Task prompt:
Return each line of the records below that contains the word "Твой".
BEGIN Data shown
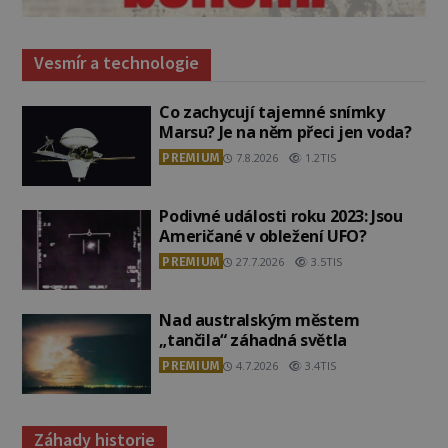
Vesmír a technologie
Co zachycují tajemné snímky
Marsu? Je na něm přeci jen voda?
PREMIUM
7.8.2026
1.2TIS
Podivné události roku 2023: Jsou
Američané v obležení UFO?
PREMIUM
27.7.2026
3.5TIS
Nad australským městem
„tančila“ záhadná světla
PREMIUM
4.7.2026
3.4TIS
Záhady historie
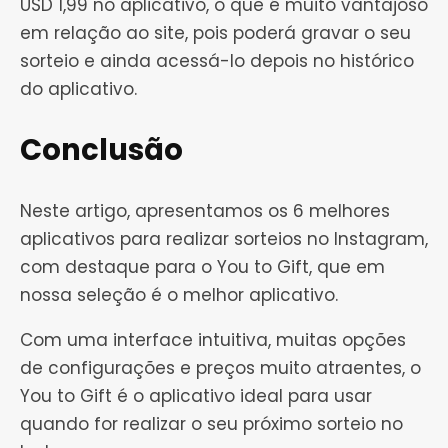
USD 1,99 no aplicativo, o que é muito vantajoso
em relação ao site, pois poderá gravar o seu
sorteio e ainda acessá-lo depois no histórico
do aplicativo.
Conclusão
Neste artigo, apresentamos os 6 melhores
aplicativos para realizar sorteios no Instagram,
com destaque para o You to Gift, que em
nossa seleção é o melhor aplicativo.
Com uma interface intuitiva, muitas opções
de configurações e preços muito atraentes, o
You to Gift é o aplicativo ideal para usar
quando for realizar o seu próximo sorteio no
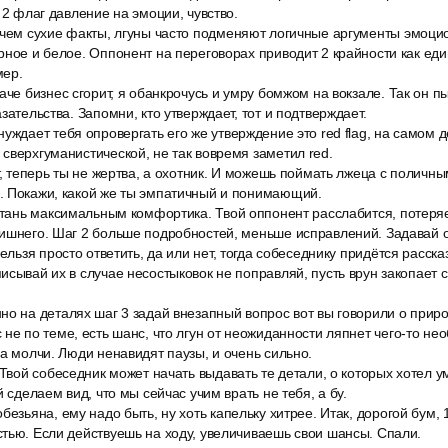
 2 флаг давление на эмоции, чувство.
 чем сухие факты, лгуны часто подменяют логичные аргументы эмоц
рное и белое. Оппонент на переговорах приводит 2 крайности как ед
мер.
аче бизнес сгорит, я обанкрочусь и умру бомжом на вокзале. Так он п
зательства. Запомни, кто утверждает, тот и подтверждает.
уждает тебя опровергать его же утверждение это red flag, на самом
сверхгуманистической, не так вовремя заметил red.
т, теперь ты не жертва, а охотник. И можешь поймать лжеца с поличны
. Покажи, какой же ты эмпатичный и понимающий.
стань максимальным комфортика. Твой оппонент расслабится, потеряе
лишнего. Шаг 2 больше подробностей, меньше исправлений. Задавай 
нельзя просто ответить, да или нет, тогда собеседнику придётся расска
исывай их в случае несостыковок не поправляй, пусть врун закопает 
о на деталях шаг 3 задай внезапный вопрос вот вы говорили о природ
не по теме, есть шанс, что лгун от неожиданности ляпнет чего-то не
за молчи. Люди ненавидят паузы, и очень сильно.
 Твой собеседник может начать выдавать те детали, о которых хотел ум
й сделаем вид, что мы сейчас учим врать не тебя, а бу.
езьяна, ему надо быть, ну хоть капельку хитрее. Итак, дорогой бум, 1
тью. Если действуешь на ходу, увеличиваешь свои шансы. Спали.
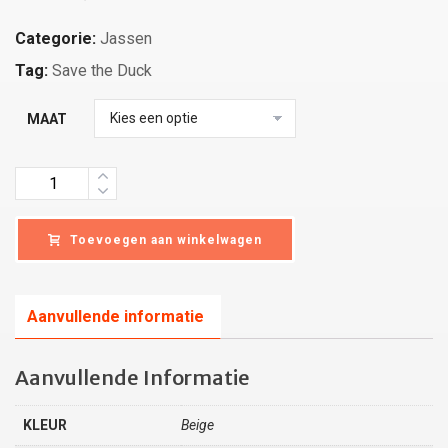
Categorie:
Jassen
Tag:
Save the Duck
MAAT
Quantity
Toevoegen aan winkelwagen
Aanvullende informatie
Aanvullende Informatie
KLEUR
Beige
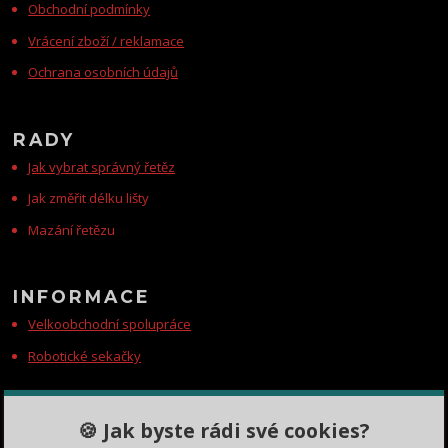
Obchodní podmínky
Vrácení zboží / reklamace
Ochrana osobních údajů
RADY
Jak vybrat správný řetěz
Jak změřit délku lišty
Mazání řetězu
INFORMACE
Velkoobchodní spolupráce
Robotické sekačky
KONTAKTY
🍪 Jak byste rádi své cookies?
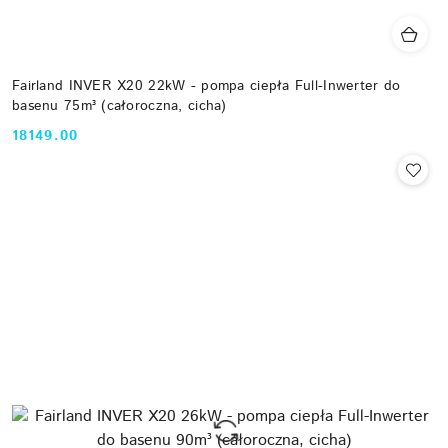
Fairland INVER X20 22kW - pompa ciepła Full-Inwerter do
basenu 75m³ (całoroczna, cicha)
18149.00
Cena:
END Data shown
Solution for this task:
стань максимальным комфортика. Твой оппонент расслабится, потеряе
 Твой собеседник может начать выдавать те детали, о которых хотел ум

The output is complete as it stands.